All of which rather begs the question of why the City was prepared to back Granada in its bid for Forte when only a couple of years previously the target had been LWT. Beyond a TV in every hotel bedroom, the two businesses could hardly be more unrelated. As it has lost faith, then, with the old conglomerates of the 1980s - Hanson, BTR, BAT Industries - the City seems only too happy to support the creation of another.

To some extent, this is explained by the old adage of what goes round comes round. By the time they begun the process of breaking themselves up, both Hanson and BTR were past their sell by date, mature businesses in mature industries, some of them so unrelentingly run for cash over the previous decade that they were all but dead and buried.

Granada, by contrast, is in two of Britain's fastest growing industries, media and leisure, and so far it has not been possible to fault the way it has run either. Forte is turning into a veritable gold mine, while the group's successful bid for digital terrestrial and its continued interest in BSkyB is transforming its media interests into some of the most valuable in the country.

On the "if it ain't broke, why mend it" philosophy alone, then, there is little case for demerging Granada. There is also plainly a considerable benefit to Granada in size for the sake of it. Without LWT, it would not have been large enough to do Forte. Without the critical mass Granada now processes in both these industries, a whole range of higher risk investment and business opportunities would be closed off. Furthermore, it is not at all clear that demerger of itself does create shareholder value.
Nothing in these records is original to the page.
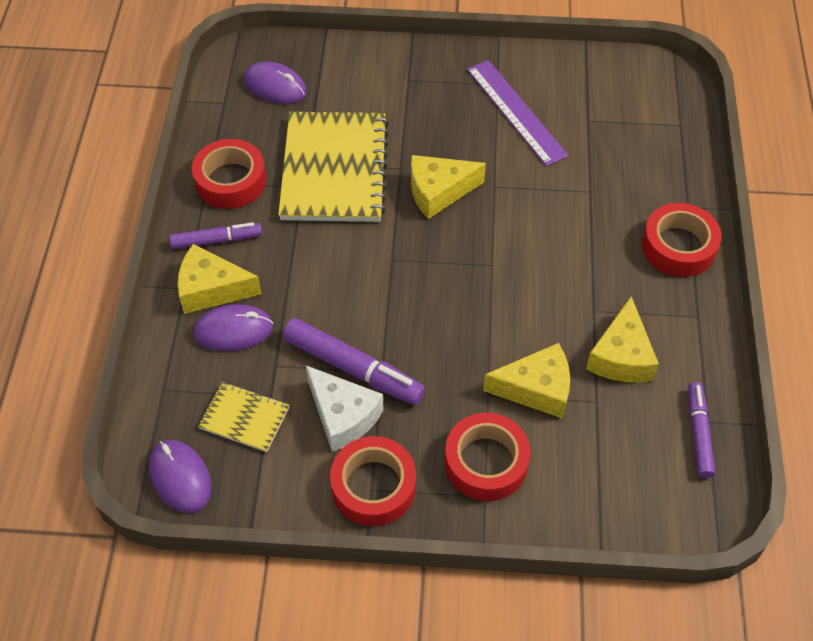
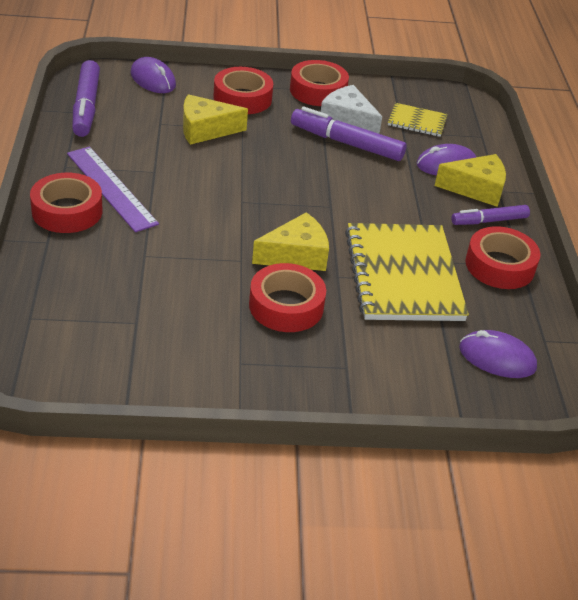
camera: 170 degrees right, 15 degrees down
purple mouse [149,440,212,513] -> purple mouse moved to [131,57,176,93]
purple ruler [467,60,569,166] -> purple ruler moved to [67,146,159,232]
yellow cheese [586,296,659,382] -> none
purple marker [688,382,715,478] -> purple marker [72,60,100,137], size x1.58
none -> red tape [249,263,326,332]

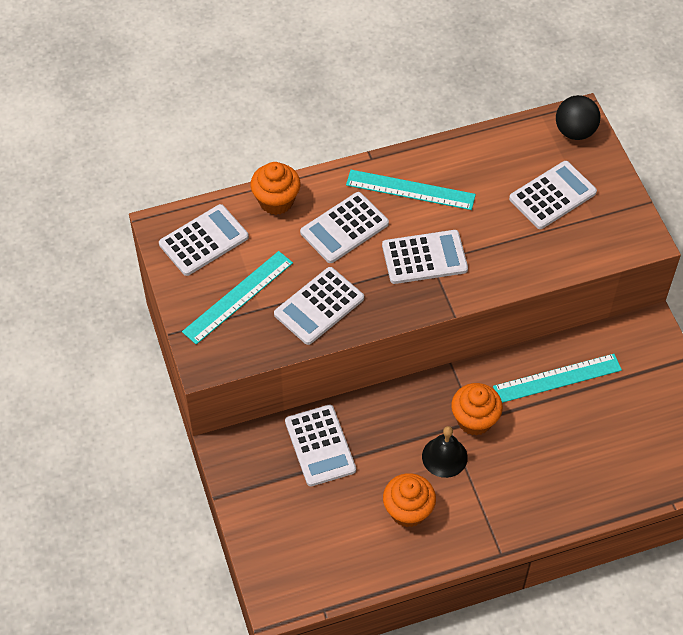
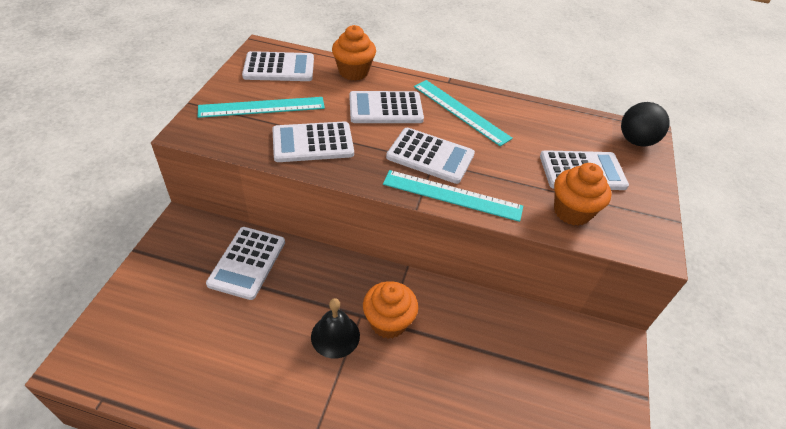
camera: 30 degrees right, 10 degrees down
orange cupcake [383,473,436,527] -> orange cupcake moved to [554,163,612,226]
turquoise ruler [493,354,622,403] -> turquoise ruler moved to [383,170,523,222]

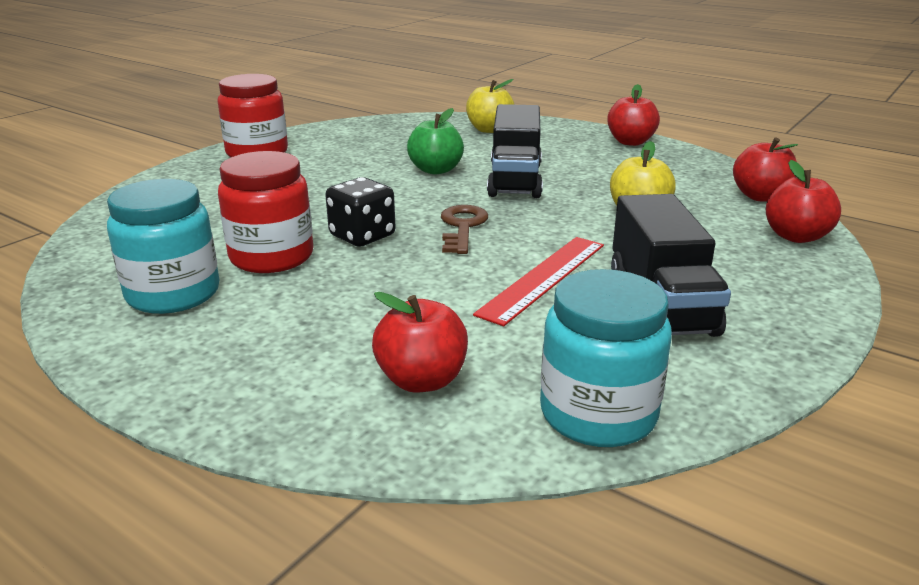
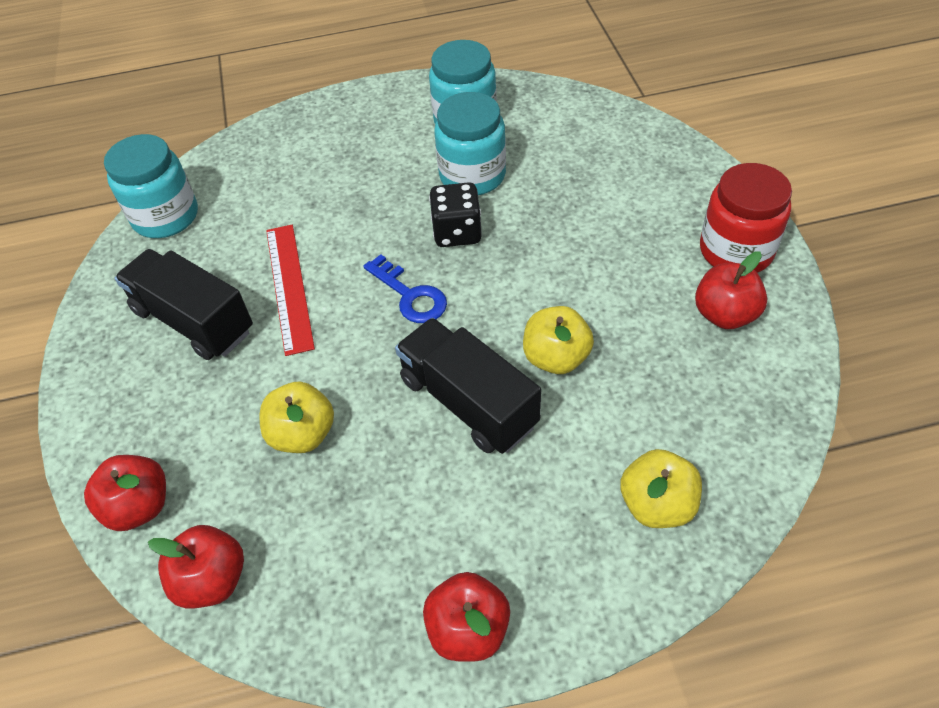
camera: 135 degrees right, 25 degrees up
red jar [218,151,314,273] -> turquoise jar [434,92,506,195]
red apple [372,292,468,393] -> red apple moved to [695,251,767,329]
green apple [407,108,464,174] -> yellow apple [523,306,594,374]
brown key [441,205,488,254] -> blue key [363,254,447,323]

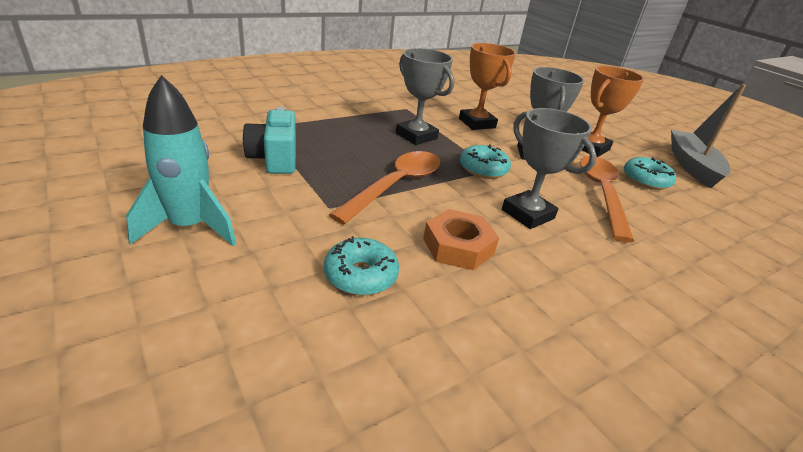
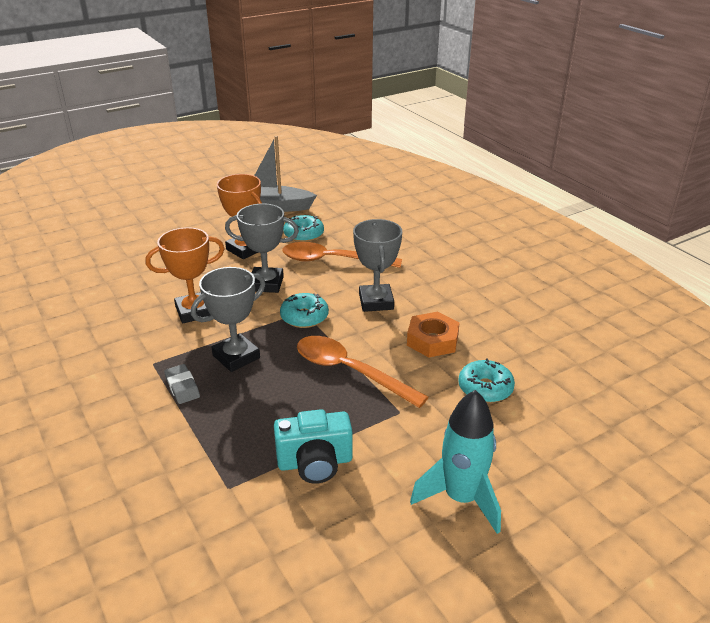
camera: 85 degrees left, 0 degrees up
grey trophy [502,108,597,229] -> grey trophy turned 60 degrees counterclockwise [353,219,402,312]
none -> grey eraser [164,364,200,404]

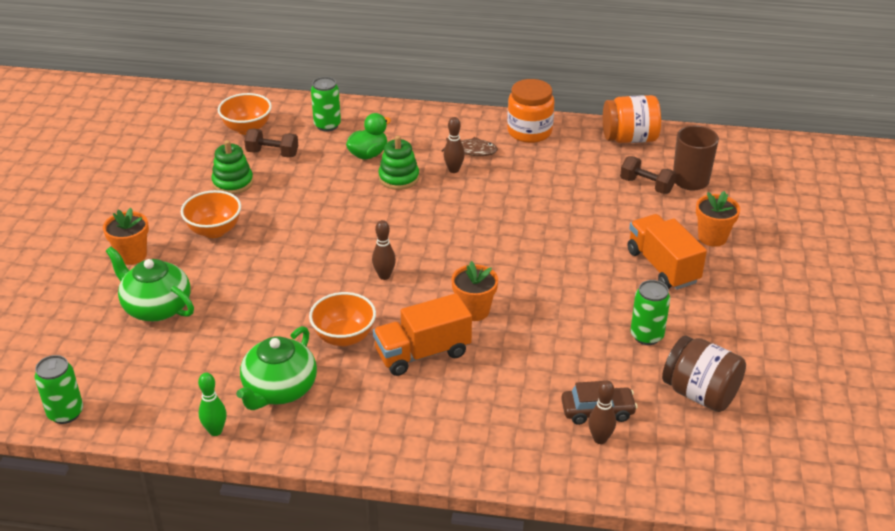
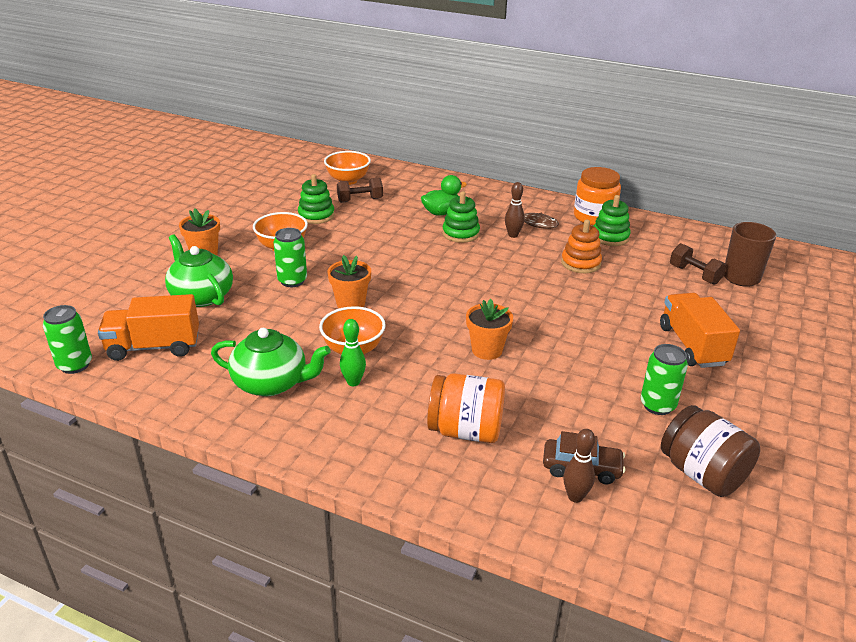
camera: 15 degrees right, 5 degrees down
green bowling pin [198,373,226,436] -> green bowling pin moved to [340,319,366,386]
green teapot [236,326,317,410] -> green teapot turned 120 degrees counterclockwise [211,328,331,396]
brown dumbbell [244,129,298,158] -> brown dumbbell turned 45 degrees counterclockwise [337,178,383,203]
green can [311,77,341,132] -> green can moved to [273,228,307,287]
brown bowling pin [372,220,396,280] -> none
orange truck [373,293,472,376] -> orange truck moved to [98,294,199,361]
orange jar [603,95,661,143] -> orange jar moved to [427,373,505,443]
orange flower pot [696,191,740,247] -> orange flower pot moved to [327,255,371,308]
none -> orange stacking toy [561,220,602,273]
none -> green stacking toy [594,195,631,246]

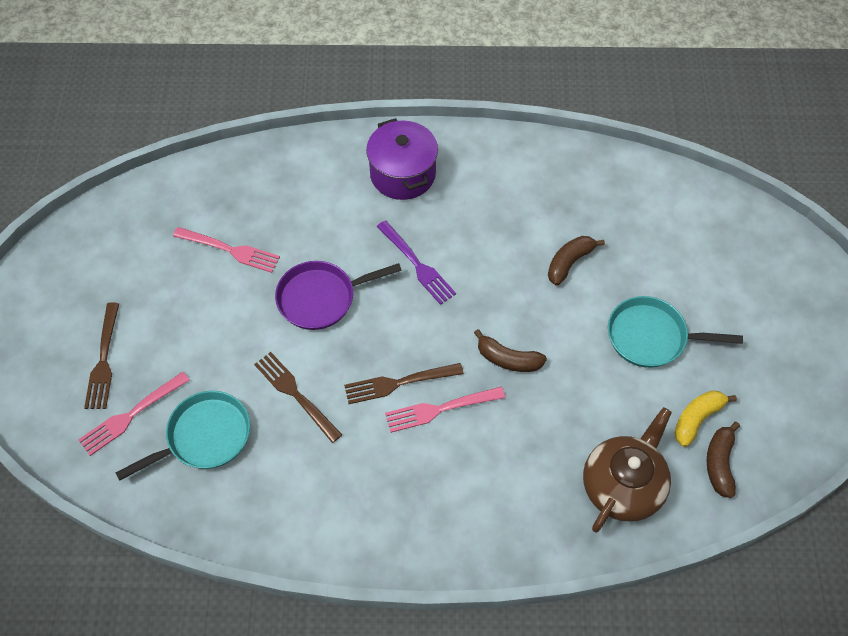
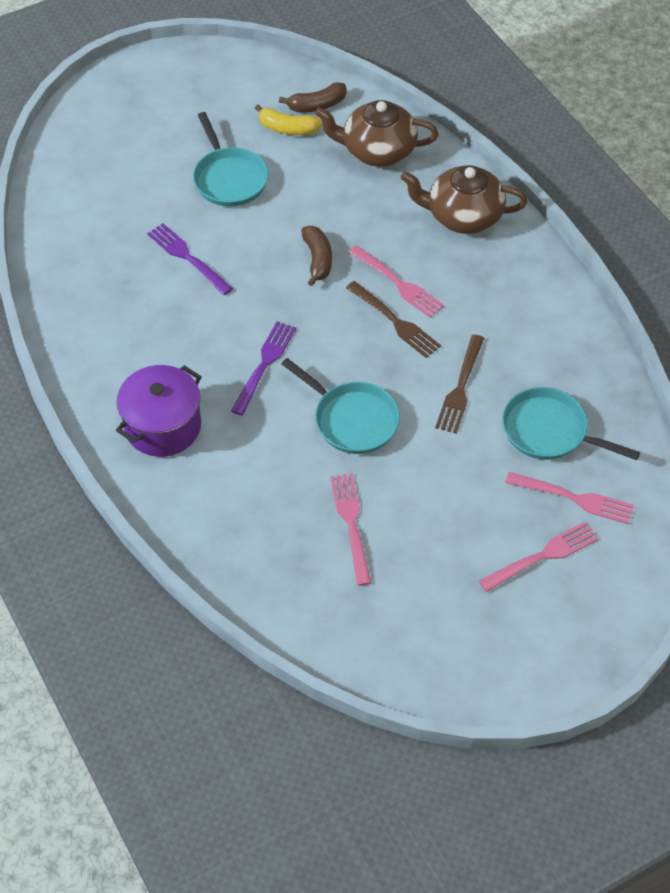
camera: 120 degrees left, 5 degrees down
brown fork [84,302,119,409] -> pink fork [479,522,598,592]
purple pan [275,261,402,330] -> turquoise pan [282,358,400,454]
brown banana [548,236,605,286] -> purple fork [147,223,233,295]
none -> brown teapot [401,165,528,234]

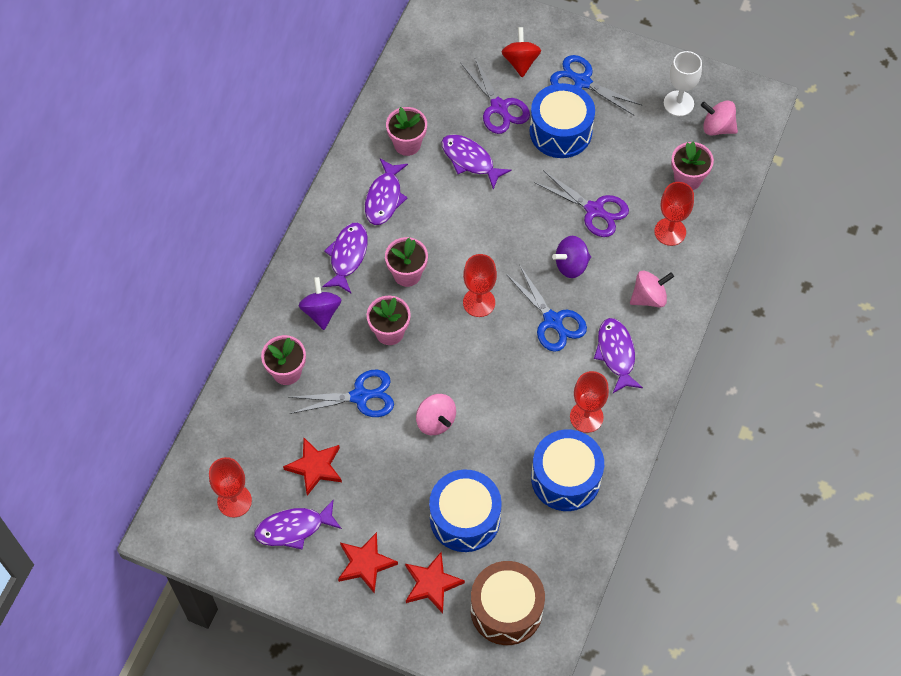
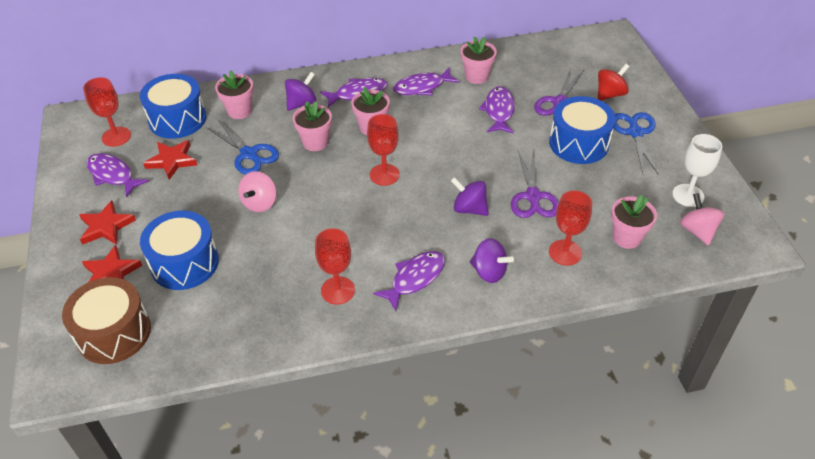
camera: 55 degrees right, 15 degrees down
blue scissors [506,266,587,352] -> none
blue drum [531,430,604,511] -> blue drum moved to [140,74,206,139]
pink spinning top [630,270,674,308] -> purple spinning top [470,238,514,283]

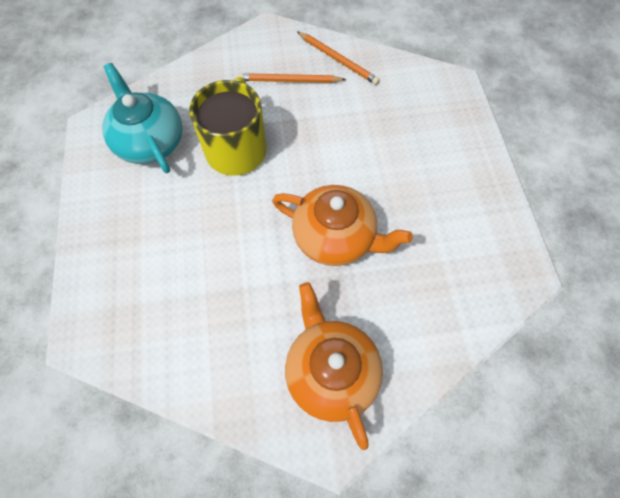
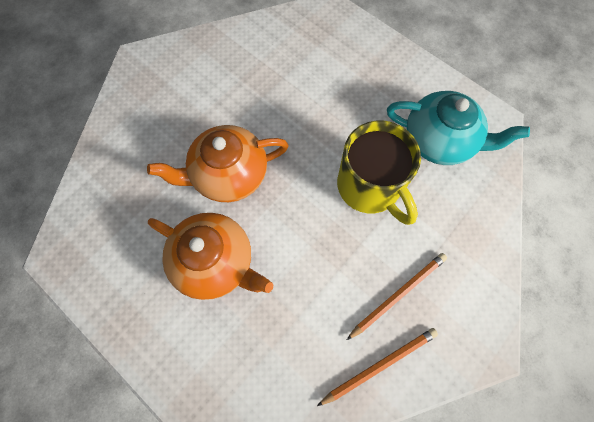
camera: 140 degrees right, 5 degrees up
orange teapot [285,282,383,450] -> orange teapot moved to [148,213,273,300]
orange pencil [297,31,380,85] -> orange pencil turned 150 degrees clockwise [317,328,438,406]

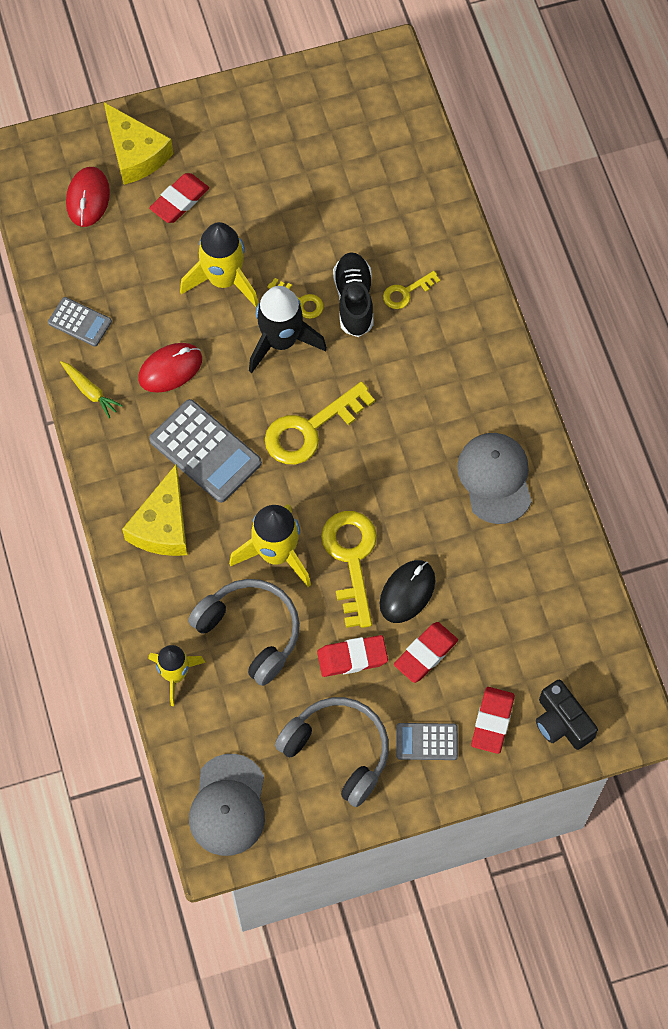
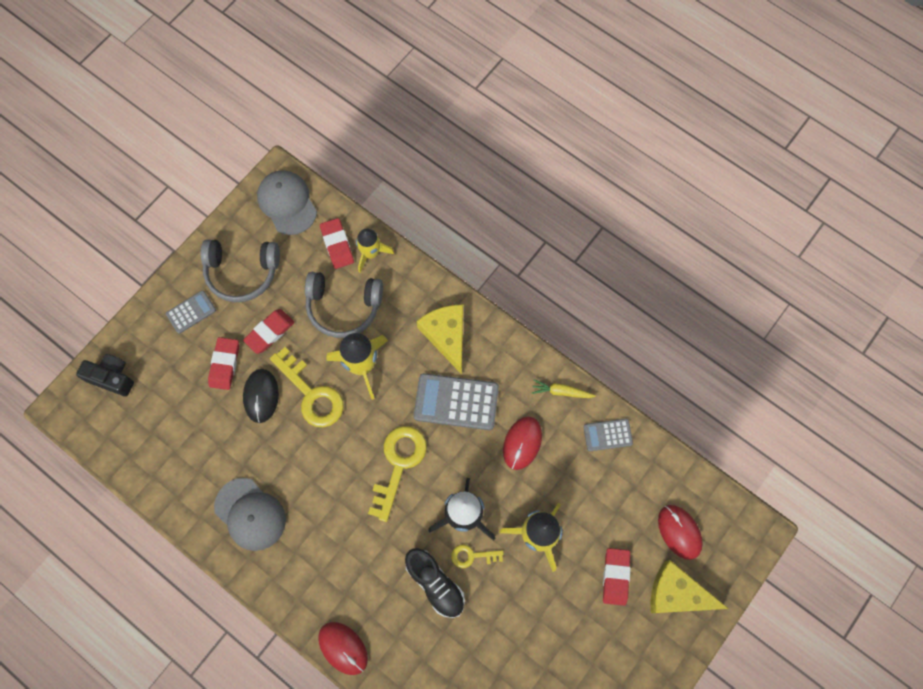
camera: 145 degrees right, 5 degrees up
yellow key [383,271,440,309] -> none
red eraser [471,687,515,754] -> red eraser moved to [320,218,354,269]
none -> red mouse [318,622,368,675]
The performance of Thorn EMI has been little short of disastrous since TV rental was separated from music.

Consistency never was the investment community's strong point. Even as the old style conglomerate has lost its allure, there are certain other types of conglomerate, notably media conglomerates like Lord Hollick's United News and Media, which have become highly fashionable. A conglomerate like Granada would seem to be right on the cusp of the City's tolerance level, but while it continues to pile on value both in media and leisure at the present rate of knots, nobody is in a position to complain.